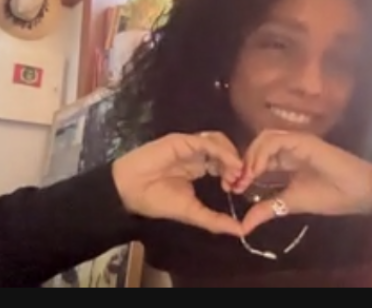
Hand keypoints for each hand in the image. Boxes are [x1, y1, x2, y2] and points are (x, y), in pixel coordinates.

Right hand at [111, 131, 247, 237]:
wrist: (130, 191)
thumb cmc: (157, 201)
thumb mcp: (191, 212)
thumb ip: (215, 220)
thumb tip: (241, 230)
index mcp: (198, 168)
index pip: (223, 164)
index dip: (234, 173)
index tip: (239, 189)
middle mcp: (196, 155)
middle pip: (225, 151)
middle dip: (236, 164)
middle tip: (240, 181)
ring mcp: (189, 146)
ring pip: (219, 142)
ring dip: (231, 156)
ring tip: (235, 174)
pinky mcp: (182, 141)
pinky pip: (206, 142)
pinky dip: (222, 151)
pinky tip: (229, 164)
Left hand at [231, 130, 371, 237]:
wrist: (357, 192)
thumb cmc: (329, 197)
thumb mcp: (290, 204)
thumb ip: (267, 209)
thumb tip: (243, 226)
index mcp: (285, 162)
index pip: (257, 158)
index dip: (243, 171)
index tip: (234, 190)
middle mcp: (288, 149)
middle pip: (256, 145)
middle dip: (242, 162)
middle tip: (235, 183)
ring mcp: (295, 142)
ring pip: (264, 138)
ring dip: (251, 156)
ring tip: (247, 177)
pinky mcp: (302, 140)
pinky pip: (275, 140)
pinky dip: (262, 152)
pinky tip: (258, 170)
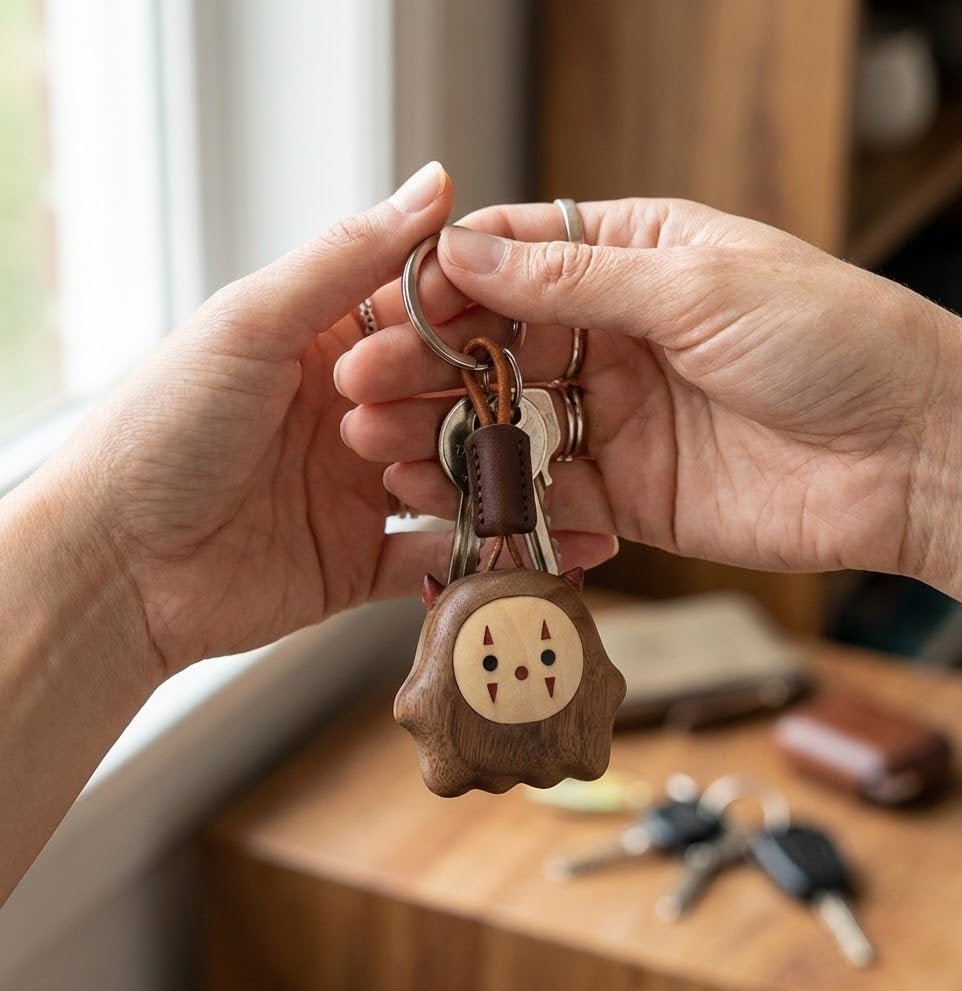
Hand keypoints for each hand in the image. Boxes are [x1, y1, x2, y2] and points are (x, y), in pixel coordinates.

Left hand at [37, 166, 615, 679]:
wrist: (114, 563)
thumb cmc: (163, 425)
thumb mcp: (253, 322)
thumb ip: (347, 258)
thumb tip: (437, 182)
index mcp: (327, 347)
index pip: (428, 321)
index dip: (483, 317)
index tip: (543, 317)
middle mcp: (352, 415)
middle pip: (451, 404)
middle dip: (504, 411)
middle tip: (562, 416)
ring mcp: (358, 491)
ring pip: (454, 481)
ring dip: (506, 484)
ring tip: (573, 490)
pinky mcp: (359, 561)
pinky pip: (434, 557)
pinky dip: (484, 556)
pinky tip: (540, 554)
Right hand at [336, 198, 961, 625]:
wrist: (911, 454)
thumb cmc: (830, 337)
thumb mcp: (697, 284)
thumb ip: (577, 279)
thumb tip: (469, 252)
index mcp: (640, 258)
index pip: (520, 256)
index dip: (449, 279)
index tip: (387, 304)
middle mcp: (621, 335)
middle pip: (499, 345)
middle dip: (427, 364)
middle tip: (359, 383)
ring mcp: (621, 415)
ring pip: (510, 420)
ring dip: (445, 432)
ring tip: (378, 443)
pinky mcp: (631, 490)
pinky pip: (547, 491)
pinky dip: (497, 493)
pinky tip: (440, 493)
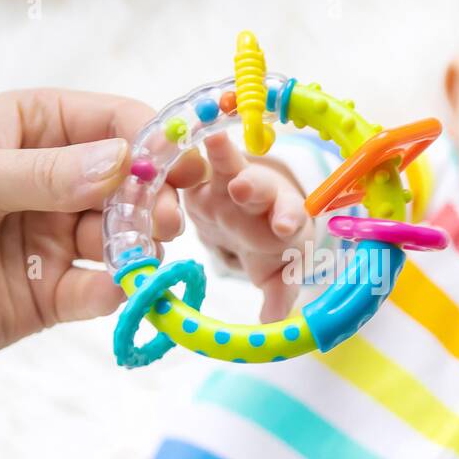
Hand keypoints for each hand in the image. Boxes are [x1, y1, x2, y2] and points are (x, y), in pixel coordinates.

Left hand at [0, 88, 204, 380]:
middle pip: (131, 181)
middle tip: (164, 219)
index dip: (151, 138)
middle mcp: (55, 179)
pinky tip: (118, 292)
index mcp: (32, 128)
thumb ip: (44, 174)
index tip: (181, 162)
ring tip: (141, 256)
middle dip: (154, 197)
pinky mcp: (55, 295)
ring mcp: (57, 237)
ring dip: (142, 245)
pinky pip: (103, 288)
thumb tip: (123, 162)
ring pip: (126, 236)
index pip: (111, 120)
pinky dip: (119, 290)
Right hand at [182, 132, 313, 321]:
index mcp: (281, 217)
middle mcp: (258, 196)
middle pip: (257, 188)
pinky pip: (191, 160)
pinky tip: (170, 134)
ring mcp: (228, 180)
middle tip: (243, 188)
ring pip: (227, 164)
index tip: (284, 227)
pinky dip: (184, 149)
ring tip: (214, 142)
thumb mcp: (273, 269)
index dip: (287, 219)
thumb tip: (275, 324)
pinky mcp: (199, 175)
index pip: (288, 216)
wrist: (247, 214)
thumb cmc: (265, 243)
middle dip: (251, 187)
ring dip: (221, 154)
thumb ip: (278, 293)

——

Once you reach the line that holds "ring tip: (214, 142)", print it and every line after it through the end of the records, word for word.

## RESPONSE FOR THIS EXERCISE
ring tip: (214, 142)
thumb mcp: (273, 269)
index dip: (287, 219)
thumb tip: (275, 324)
pinky mcp: (199, 175)
index pip: (288, 216)
wrist: (247, 214)
thumb cmc: (265, 243)
middle dip: (251, 187)
ring dip: (221, 154)
thumb ip: (278, 293)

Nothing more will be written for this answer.